I'm definitely going to do this. Any suggestions about how big to make the back bevel?


The Creek is on fire – today I have two ideas I'm going to put into the shop! Thanks Glenn and Derek!


Best, Mike

Patrick Chase
10-04-2016, 11:00 PM
I'm definitely going to do this. Any suggestions about how big to make the back bevel?

In terms of cutting mechanics it's identical to a high secondary bevel on a bevel-up plane, so the same rules will apply for sizing. I routinely use ~0.5 mm secondary bevels with good results, and I suspect that you could go smaller than that.

From comparing dimensions the blade on the left in the 8th picture from Derek's post, it looks like he used a ~0.5 mm back bevel, maybe 0.8 at the very most.

Derek Cohen
10-05-2016, 1:45 AM
In terms of cutting mechanics it's identical to a high secondary bevel on a bevel-up plane, so the same rules will apply for sizing. I routinely use ~0.5 mm secondary bevels with good results, and I suspect that you could go smaller than that.

From comparing dimensions the blade on the left in the 8th picture from Derek's post, it looks like he used a ~0.5 mm back bevel, maybe 0.8 at the very most.

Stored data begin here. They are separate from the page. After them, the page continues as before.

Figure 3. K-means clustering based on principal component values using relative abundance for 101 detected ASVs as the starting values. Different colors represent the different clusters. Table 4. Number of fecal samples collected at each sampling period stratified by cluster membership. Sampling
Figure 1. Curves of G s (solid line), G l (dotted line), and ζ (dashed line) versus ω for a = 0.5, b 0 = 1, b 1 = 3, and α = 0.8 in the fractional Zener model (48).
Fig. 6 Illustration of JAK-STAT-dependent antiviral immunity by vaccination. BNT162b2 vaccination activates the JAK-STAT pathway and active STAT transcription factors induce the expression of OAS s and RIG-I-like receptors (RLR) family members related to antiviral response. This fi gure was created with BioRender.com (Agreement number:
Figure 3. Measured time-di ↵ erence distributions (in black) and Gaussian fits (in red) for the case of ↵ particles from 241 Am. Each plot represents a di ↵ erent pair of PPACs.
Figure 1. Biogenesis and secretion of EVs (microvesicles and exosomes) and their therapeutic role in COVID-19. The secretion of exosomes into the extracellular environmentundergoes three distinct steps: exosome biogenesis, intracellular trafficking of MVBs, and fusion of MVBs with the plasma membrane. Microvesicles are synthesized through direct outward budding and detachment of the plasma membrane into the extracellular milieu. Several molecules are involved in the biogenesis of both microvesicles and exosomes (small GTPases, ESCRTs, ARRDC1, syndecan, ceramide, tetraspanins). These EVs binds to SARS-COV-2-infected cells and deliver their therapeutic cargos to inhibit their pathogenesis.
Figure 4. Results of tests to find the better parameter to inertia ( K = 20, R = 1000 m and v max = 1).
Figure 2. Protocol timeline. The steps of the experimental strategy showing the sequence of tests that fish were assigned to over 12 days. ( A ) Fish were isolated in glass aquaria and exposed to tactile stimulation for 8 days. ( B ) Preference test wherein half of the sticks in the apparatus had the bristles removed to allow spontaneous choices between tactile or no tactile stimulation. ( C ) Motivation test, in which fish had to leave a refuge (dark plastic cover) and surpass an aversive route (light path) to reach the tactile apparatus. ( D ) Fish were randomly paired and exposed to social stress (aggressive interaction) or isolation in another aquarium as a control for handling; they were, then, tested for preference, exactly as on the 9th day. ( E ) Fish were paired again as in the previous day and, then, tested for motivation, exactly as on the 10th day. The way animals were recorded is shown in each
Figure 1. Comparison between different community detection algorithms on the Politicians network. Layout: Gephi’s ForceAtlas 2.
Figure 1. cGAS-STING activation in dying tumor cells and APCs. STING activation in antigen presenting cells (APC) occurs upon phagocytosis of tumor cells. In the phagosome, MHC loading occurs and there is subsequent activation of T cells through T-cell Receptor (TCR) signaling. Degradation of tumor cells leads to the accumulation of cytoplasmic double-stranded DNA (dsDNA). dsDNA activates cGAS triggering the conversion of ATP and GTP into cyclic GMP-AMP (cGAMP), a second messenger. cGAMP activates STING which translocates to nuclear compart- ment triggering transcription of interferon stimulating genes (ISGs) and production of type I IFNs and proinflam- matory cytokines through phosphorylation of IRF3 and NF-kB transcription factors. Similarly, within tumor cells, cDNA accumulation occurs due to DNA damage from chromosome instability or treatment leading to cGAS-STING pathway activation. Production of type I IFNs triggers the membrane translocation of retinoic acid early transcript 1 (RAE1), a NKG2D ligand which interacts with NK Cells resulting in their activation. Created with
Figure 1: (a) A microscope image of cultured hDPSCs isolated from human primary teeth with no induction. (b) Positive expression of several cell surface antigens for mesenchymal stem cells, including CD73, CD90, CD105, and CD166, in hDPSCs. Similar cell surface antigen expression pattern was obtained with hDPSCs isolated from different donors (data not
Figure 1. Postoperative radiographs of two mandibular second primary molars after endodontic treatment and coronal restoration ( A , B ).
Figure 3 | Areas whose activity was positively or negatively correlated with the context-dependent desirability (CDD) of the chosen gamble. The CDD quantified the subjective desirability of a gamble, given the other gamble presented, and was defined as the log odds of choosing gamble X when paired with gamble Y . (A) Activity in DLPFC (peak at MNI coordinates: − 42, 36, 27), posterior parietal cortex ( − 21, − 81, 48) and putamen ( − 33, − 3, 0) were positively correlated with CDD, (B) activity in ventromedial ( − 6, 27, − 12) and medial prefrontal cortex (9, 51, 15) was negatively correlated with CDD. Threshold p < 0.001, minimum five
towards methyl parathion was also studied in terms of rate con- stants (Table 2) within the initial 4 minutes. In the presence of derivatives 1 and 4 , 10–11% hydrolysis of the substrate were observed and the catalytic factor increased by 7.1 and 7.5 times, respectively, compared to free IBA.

I did not measure the size of the backbevel. Patrick's estimation is probably correct.

Regards from Perth

Derek

lowell holmes
10-05-2016, 10:16 AM
This string inspired me to order two beading irons for the plane. They are on the way.

They will get here someday.:)

I also put a wooden fence on my plane. It is a small strip of walnut that I had.

Derek Cohen
10-05-2016, 11:27 AM
For easy reference, the review is now on my website: http://www.inthewoodshop.com/ToolReviews/VeritasSmallPlowasaBeadingPlane.html

Regards from Perth

Derek

lowell holmes
10-05-2016, 11:39 AM
So about 1/8" - 3/16" back bevel will made on my irons after I get them. :)

James Pallas
10-05-2016, 12:08 PM
This is a continuation of my previous post about 45 irons and what I found. The irons appeared to be untouched except for the last picture that has one sharpened and one not. It is difficult to see except on the straight iron. They all had a small back bevel that you may not notice until put on a stone.